# EXCERPT PROVIDED
——
However I couldn't get the individual lines out of the white harness connector to individually check them (they are probably not supposed to come out). I also could not seem to get the white connector off of the programmer after removing the single attachment nut. The GM mechanic had told me to check this connector for problem "nipples" and sure enough after forcing off the white vacuum harness connector from the HVAC Programmer, I found one of the "nipples" broken.

At that point I was not sure if I broke it when force-removing the harness or if it was broken to begin with, and thus causing my problem. I finally found a tube to use to use my mouth to suck on each one of the vacuum lines. In each instance I heard the actuator move and there was no leak. (This is probably not the approved method of testing :-). I had to make a decision at this point, look for a used programmer at a junkyard or take a chance that this "nipple" was broken before hand. (I was reluctant to pay the $1000 the dealer quoted.)
——
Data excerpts
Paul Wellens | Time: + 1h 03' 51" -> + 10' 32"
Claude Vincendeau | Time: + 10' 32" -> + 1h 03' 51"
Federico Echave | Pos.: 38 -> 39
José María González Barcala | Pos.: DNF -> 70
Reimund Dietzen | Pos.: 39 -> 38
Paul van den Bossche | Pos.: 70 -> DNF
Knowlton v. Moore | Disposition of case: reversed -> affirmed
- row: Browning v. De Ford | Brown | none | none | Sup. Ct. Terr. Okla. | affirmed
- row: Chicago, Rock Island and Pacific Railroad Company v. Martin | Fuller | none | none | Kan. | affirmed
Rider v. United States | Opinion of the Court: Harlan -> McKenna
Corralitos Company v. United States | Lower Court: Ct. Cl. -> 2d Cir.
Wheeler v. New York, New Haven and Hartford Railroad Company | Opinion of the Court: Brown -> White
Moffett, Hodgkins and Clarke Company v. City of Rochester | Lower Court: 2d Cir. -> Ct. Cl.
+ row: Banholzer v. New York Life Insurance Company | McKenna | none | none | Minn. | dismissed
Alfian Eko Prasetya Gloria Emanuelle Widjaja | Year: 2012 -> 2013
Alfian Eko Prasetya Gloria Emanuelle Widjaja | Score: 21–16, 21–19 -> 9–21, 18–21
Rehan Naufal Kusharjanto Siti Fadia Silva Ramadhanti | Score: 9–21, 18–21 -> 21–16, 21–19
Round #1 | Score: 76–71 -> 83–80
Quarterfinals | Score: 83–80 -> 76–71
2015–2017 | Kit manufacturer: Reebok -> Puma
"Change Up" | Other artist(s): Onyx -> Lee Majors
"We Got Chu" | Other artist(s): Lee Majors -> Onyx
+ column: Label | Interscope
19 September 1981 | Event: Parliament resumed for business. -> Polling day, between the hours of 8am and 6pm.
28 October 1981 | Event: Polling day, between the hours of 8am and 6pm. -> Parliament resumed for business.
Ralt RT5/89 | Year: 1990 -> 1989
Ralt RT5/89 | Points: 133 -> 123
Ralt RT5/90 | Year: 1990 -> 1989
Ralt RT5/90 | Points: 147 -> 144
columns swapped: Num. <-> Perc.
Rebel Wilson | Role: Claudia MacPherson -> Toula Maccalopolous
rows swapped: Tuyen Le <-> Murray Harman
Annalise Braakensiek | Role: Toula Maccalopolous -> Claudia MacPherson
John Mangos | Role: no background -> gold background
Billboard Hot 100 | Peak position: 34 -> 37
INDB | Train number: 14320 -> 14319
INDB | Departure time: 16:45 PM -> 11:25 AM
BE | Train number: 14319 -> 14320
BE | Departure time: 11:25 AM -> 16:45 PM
——
# INSTRUCTION A
In one to three sentences, explain why the writer of the HVAC repair account could not be sure that the broken "nipple" was the cause of the problem.
# INSTRUCTION B
Carry on the HVAC repair account from the point where the text stops.
These rows have no connection to the HVAC repair account.

# REPLY A
The writer found the broken "nipple" only after forcing the white vacuum harness connector off the HVAC Programmer. It could have been broken by that forced removal rather than before it, so it was not clear whether it had caused the problem.

# REPLY B
Before removing the programmer I had observed that the actuator motor on the bottom of the programmer had appeared to be functioning correctly, as were all the numeric indicators from the dash control pannel. I saw the motorized actuator slider move from left to right after I turned the temperature control from 68 to 98. At this point, since "most" of the HVAC programmer's functions appeared to be responding as I would expect, I decided that the HVAC programmer was likely OK and hopefully that the broken "nipple" on the unit occurred before I pried off the harness. I needed to jumper around the (at least for now) broken connector block. (From experience I also know that a break in any vacuum circuit will most of the time cause the whole vacuum system to fail.)

I racked my brain, knowing past difficulties of finding vacuum tubing, but something hit me and on a Sunday I drove down to PetSmart where I picked up a $1.75 roll of TopFin 6' MINI (key word) airline tubing (in the fish aquarium side). I cut the vacuum lines going into both the connectors, those going into the white harness and the programmer black connector (carefull, some of the lines change color; write down what color goes in which side of the connector). The mini airline was perfect for sliding over both sides of the vacuum line to splice them and when I re-installed the HVAC Programmer, the A/C worked perfectly. :-)

denverssei
09-04-2007, 08:51 AM
Just performed this connector bypass procedure on my 96 ssei and it works great. Thanks for the help from everyone in this thread

timwall
09-04-2008, 09:19 AM
This method of repairing the HVAC programmer is excellent. Used programmers are very likely to have or to develop the same problem during removal and reinstallation (degraded/leaking connector bodies) and are expensive. New programmers are currently $636.00! Use vinyl, not silicone, aquarium airline. Cut the vacuum lines close to the connector and, using one-inch sections of air line, butt the lines together in each splice to preserve the stiffness of the vacuum lines.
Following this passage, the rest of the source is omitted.